Friday, February 17, 2012

World Economic Forum: “shift in mentality”

From Davos to Dystopia
January 2012 - Not long ago the World Economic Forum (WEF) found itself in the sights of the global economic justice movement. At the turn of the last century, before anyone was “occupying” public spaces in protest at the growing inequalities between the top strata of society and the rest, a broad global coalition of environment, development, and peace activists were targeting the public meetings of major institutions such as the WTO, the IMF, and the G8. In September 2000, activists shut down the opening of the WEF’s Asia-Pacific Summit in Melbourne, Australia in protest against an unrepresentative and unaccountable elite gathering to set the economic agenda for the year in a region marked by enormously uneven income distribution.

A mere 12 years later, in an intriguing reversal, the WEF has released a new report calling for a “shift in mentality” to address a looming crisis typified by rebellion, protest, and political violence, sparked by inequality and marginalisation across the world. The seventh edition of the organization’s Global Risks report highlights the increasing importance of marginalization as a security issue over the coming decades. It describes the “seeds of dystopia” threatening both social and political stability across the world.

“As the world grows increasingly complex and interdependent, the capacity to manage the systems that underpin our prosperity and safety is diminishing,” the report declares. This conclusion presents perhaps the most radical call to arms from what would normally be considered a key player of the global political “establishment”.

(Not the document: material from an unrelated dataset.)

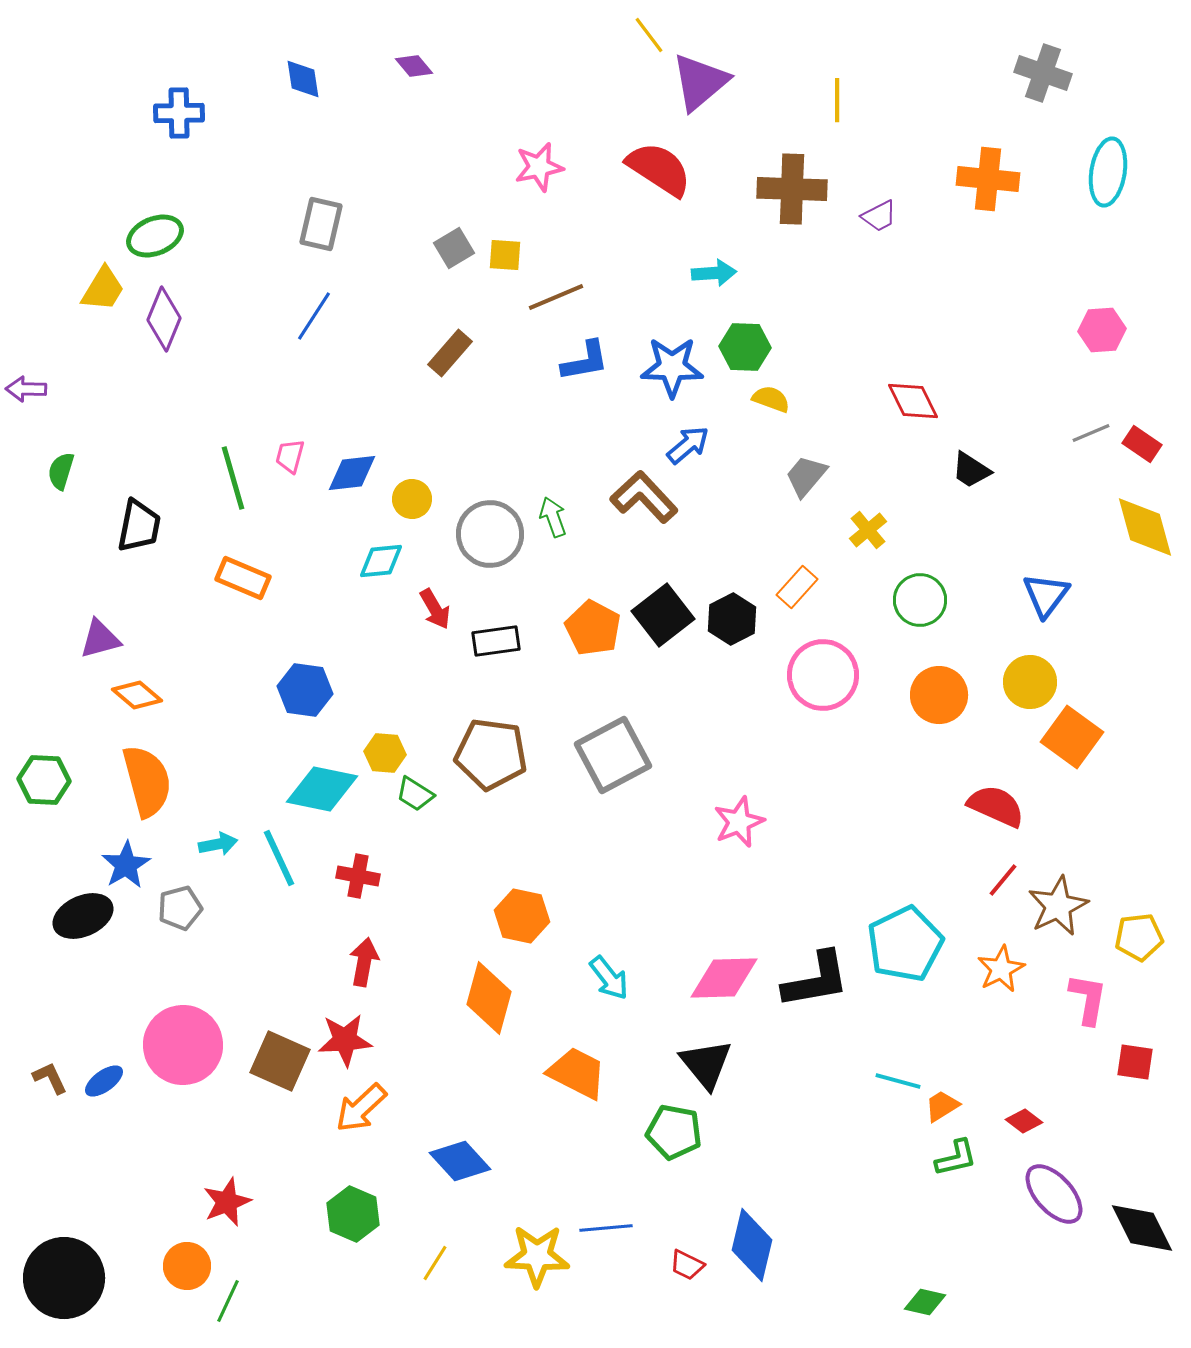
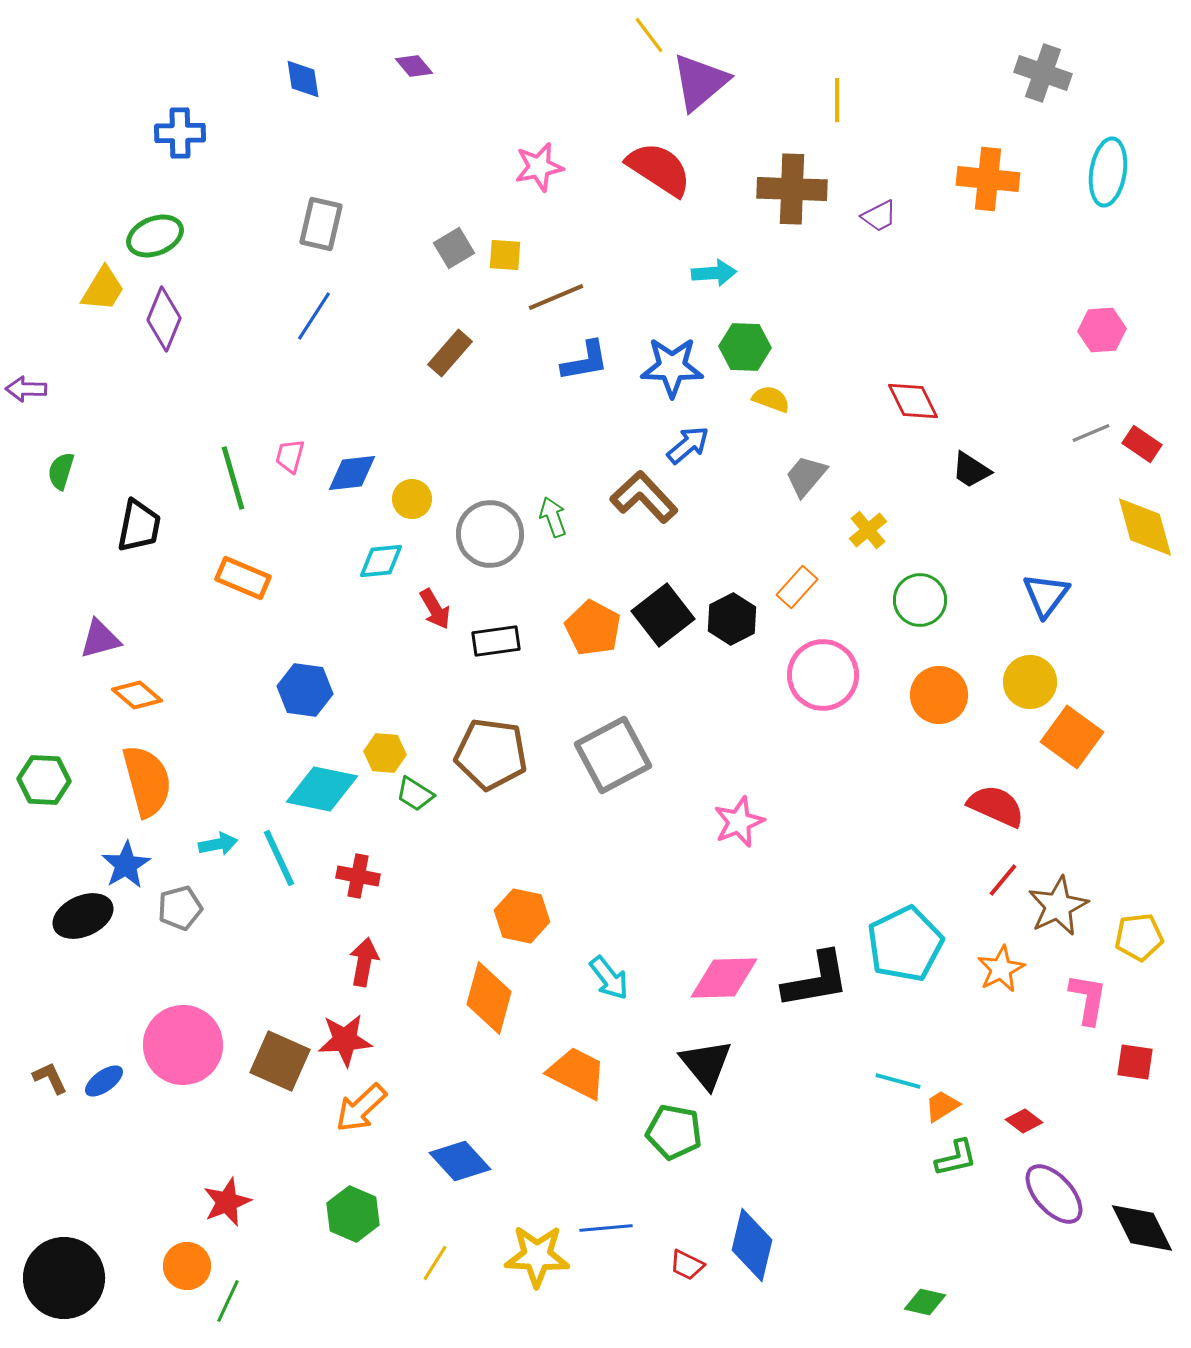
blue cross at (179, 113): moved 1 px right, 20 px down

After decades of entrenched poverty, massive debt and struggling against an unfair global trading system, those who languish on the margins of the global community are in revolt. Yet our existing frameworks and reference points for building a response to this sort of global insecurity provide little assistance. To put it simply, Washington, Brussels, even Beijing and New Delhi have been caught off guard. The time for some radical thinking is upon us. That such calls are now coming from one of the engine rooms of neoliberal economics is a sign that we may be reaching a tipping point.